Once she attained independence through adulthood, Marsha was one of the first homosexual women to attend the Stonewall Inn, originally a gay bar that had recently opened its doors to lesbians as well.
The New York City Vice Squad Public Morals Division (a mouthful that can be easily shortened to the Homophobic Police Force) attempted to raid the Stonewall Inn and detain everyone inside for, well, being themselves. Safe to say, the patrons did not appreciate the idea, and revolted against the mass arrest, leading to what today is known as the Stonewall Riots.

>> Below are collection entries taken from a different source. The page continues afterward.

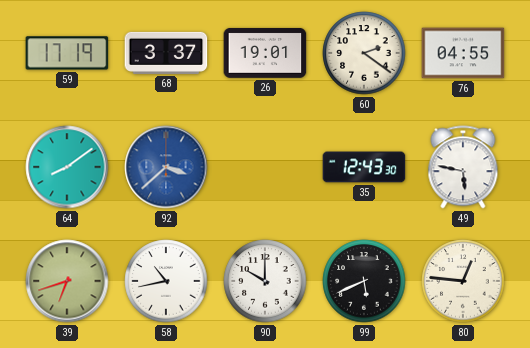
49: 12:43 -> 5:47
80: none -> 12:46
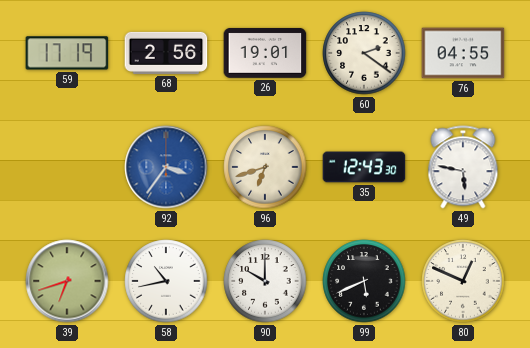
68: 3:37 -> 2:56
64: 8:09 -> none
92: 3:38 -> 3:36
96: none -> 6:42
80: 12:46 -> 12:49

The police were using riot equipment to try to contain the revolting crowd, but the masses did not forfeit their position, growing larger and more aggressive. Marsha herself, despite having a more passive role initially, eventually threw a brick at a cop’s car, breaking the windshield, in an act of revolt.
Marsha and her friend, Rivera, would later open the STAR House, a shelter for all LGBT teenagers who didn’t have a roof over their head.
Positive and hopeful, yet firm in her beliefs, Marsha did all she could to protect and raise her community.
There are uncountable female icons who shaped the world of today for better.
Many of which exist today, fighting for a better tomorrow for everyone.